If the gear's not there, or you can see there's a real possibility of CFIT or some other disaster, I think would be a legal duty of care and M/A instructions would be appropriate. Otherwise, let the pilot fly the aeroplane.

There's nothing wrong with a query or prompt - "you appear high on profile, do you wish to continue approach?" or, if it's low (but not at risk of CFIT) "you appear low on profile, radar indicates xxx feet, check altitude" or similar. I'd only do it if the apparent error is pretty gross. It lets the pilot know that ATC sees something out of the ordinary and that's worthy CRM input, if nothing else.

A few years ago an arriving 747 was twice profile height for the whole time he was on tower radar and was in VMC the whole time - an 8 eighths blue day. 6000ft at 10 miles, 3000 at 5 miles, etc. He was given the profile advisories by terminal and TWR 3 times between 20 miles and 5 miles, each time with the option of a missed approach. Each time he said, "No, we'll land". So tower gave him the wind, reminded him of runway length, gave him M/A instructions in terms of "If you wish to go around at any time..." and also a landing clearance.

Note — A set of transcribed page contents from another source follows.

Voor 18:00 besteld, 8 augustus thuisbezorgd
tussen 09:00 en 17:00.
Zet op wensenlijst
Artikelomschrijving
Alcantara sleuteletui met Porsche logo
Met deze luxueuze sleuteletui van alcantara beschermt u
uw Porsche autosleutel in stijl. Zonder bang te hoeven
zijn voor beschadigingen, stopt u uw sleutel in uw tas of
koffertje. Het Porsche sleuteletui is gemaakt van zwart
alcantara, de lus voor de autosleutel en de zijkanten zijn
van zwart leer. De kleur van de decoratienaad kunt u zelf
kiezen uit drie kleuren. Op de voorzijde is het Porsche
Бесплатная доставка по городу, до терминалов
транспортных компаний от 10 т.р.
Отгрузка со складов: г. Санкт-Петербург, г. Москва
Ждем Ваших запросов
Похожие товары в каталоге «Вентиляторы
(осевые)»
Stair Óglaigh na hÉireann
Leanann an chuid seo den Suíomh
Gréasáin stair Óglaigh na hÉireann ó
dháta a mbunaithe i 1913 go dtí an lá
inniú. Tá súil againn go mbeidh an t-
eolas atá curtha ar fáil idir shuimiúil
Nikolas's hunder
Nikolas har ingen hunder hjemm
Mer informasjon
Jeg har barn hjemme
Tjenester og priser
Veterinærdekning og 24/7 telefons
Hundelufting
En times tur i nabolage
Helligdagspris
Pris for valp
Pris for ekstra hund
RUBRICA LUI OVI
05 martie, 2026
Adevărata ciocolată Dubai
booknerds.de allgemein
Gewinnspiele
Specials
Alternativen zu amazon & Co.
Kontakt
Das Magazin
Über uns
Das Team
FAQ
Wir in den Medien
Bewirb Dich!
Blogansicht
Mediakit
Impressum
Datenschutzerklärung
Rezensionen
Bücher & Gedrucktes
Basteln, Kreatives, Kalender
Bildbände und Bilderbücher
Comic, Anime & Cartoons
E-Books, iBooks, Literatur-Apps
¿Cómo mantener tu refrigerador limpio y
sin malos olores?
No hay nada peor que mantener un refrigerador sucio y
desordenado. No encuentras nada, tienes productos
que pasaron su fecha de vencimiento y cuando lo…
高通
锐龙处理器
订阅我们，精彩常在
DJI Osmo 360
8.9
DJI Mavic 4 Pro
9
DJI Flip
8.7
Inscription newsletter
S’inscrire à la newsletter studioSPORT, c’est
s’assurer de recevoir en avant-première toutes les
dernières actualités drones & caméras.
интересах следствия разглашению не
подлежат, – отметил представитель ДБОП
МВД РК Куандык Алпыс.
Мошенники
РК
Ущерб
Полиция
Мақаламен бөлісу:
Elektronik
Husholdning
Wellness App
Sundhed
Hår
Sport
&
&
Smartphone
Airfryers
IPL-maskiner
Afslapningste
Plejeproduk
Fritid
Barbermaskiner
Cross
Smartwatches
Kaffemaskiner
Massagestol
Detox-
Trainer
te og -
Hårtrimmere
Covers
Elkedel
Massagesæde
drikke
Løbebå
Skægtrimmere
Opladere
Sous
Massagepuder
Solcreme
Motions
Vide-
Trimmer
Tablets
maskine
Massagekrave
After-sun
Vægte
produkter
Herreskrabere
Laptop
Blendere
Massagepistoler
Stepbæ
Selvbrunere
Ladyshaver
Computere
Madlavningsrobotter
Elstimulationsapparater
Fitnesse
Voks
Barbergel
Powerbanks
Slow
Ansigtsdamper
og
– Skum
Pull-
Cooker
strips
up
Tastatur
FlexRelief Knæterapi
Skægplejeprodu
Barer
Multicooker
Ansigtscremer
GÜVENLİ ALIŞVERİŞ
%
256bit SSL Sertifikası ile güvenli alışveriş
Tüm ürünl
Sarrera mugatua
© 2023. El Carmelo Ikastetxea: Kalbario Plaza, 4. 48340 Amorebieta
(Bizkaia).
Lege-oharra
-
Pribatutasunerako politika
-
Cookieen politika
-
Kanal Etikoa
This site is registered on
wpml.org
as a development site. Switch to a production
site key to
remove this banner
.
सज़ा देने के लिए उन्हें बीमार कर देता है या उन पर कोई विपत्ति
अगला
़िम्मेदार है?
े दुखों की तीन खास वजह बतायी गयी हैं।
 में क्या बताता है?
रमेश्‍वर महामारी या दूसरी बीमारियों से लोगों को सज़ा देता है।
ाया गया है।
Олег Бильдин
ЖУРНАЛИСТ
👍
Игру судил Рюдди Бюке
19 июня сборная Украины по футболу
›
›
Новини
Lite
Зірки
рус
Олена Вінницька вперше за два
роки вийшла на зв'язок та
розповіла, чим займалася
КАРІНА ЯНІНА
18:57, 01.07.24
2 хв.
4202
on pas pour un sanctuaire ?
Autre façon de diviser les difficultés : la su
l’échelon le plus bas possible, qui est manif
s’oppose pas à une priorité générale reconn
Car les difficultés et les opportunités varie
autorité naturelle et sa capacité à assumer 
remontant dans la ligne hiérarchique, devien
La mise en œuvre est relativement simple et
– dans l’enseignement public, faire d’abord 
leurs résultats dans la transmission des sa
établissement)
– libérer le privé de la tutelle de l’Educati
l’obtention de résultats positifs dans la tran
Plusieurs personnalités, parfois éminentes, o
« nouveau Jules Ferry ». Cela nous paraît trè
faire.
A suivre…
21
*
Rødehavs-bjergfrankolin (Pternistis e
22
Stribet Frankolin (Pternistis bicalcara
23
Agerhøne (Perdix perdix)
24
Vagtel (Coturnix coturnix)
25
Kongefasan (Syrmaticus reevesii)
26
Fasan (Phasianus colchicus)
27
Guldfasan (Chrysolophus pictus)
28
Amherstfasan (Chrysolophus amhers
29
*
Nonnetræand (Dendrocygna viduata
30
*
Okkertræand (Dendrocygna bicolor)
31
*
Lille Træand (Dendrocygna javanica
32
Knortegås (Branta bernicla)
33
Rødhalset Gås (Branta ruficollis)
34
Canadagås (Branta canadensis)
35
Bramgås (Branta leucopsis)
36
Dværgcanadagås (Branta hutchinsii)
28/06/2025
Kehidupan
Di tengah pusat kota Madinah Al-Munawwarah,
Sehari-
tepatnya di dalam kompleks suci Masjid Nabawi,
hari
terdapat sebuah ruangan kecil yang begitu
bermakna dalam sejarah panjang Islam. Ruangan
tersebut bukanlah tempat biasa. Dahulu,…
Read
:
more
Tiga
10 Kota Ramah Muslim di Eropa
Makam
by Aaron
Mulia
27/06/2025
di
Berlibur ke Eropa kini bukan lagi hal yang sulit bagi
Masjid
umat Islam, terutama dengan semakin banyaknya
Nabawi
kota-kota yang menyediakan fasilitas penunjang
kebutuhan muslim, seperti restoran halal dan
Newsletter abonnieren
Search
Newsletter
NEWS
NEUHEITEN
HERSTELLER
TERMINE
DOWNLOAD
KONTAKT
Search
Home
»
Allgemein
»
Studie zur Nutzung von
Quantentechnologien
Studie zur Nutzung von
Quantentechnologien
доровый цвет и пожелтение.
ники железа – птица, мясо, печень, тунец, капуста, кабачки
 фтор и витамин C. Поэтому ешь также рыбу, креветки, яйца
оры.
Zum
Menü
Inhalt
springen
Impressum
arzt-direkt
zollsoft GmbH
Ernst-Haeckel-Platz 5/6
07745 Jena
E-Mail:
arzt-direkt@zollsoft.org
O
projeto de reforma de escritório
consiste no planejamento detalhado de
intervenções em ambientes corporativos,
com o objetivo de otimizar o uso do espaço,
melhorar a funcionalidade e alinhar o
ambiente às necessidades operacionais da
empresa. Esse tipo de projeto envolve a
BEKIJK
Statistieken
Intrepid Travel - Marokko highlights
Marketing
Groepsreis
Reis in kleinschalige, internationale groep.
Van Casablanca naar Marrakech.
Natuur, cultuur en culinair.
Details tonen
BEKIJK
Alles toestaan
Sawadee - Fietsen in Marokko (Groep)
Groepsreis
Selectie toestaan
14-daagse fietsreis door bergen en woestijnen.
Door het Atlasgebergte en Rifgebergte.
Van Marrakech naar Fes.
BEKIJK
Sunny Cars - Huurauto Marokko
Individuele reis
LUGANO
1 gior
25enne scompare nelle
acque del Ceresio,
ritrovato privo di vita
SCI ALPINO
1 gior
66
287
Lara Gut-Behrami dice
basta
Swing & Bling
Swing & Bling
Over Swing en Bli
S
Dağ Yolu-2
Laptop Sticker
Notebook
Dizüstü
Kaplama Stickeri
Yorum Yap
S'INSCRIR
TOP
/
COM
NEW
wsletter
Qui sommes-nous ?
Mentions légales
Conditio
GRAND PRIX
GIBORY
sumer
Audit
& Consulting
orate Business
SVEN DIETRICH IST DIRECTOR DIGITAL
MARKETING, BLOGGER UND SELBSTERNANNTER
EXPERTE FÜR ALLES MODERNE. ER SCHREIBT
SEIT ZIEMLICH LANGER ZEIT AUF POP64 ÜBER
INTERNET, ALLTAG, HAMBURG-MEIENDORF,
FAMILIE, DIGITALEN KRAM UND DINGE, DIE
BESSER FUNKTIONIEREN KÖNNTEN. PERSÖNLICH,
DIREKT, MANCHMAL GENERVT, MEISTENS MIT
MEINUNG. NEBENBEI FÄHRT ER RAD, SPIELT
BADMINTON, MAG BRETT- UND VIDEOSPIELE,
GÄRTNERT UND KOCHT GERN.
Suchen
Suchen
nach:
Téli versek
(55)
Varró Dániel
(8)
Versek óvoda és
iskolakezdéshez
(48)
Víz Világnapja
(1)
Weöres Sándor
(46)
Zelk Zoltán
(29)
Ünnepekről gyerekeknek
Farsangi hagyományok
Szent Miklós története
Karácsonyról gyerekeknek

The aeroplane decided for him - it arrived over the threshold in excess of 200 kt g/s (by radar) into a 25kt headwind and obviously wouldn't stop flying. It cruised a few metres above the ground for about 2500m of the 4000 odd available and then went around. Fingers were poised on the crash button. I think it was done the right way, but I'd be interested to hear other views if there are any.

AA

Last edited by Ausatco; 11th September 2002 at 00:42.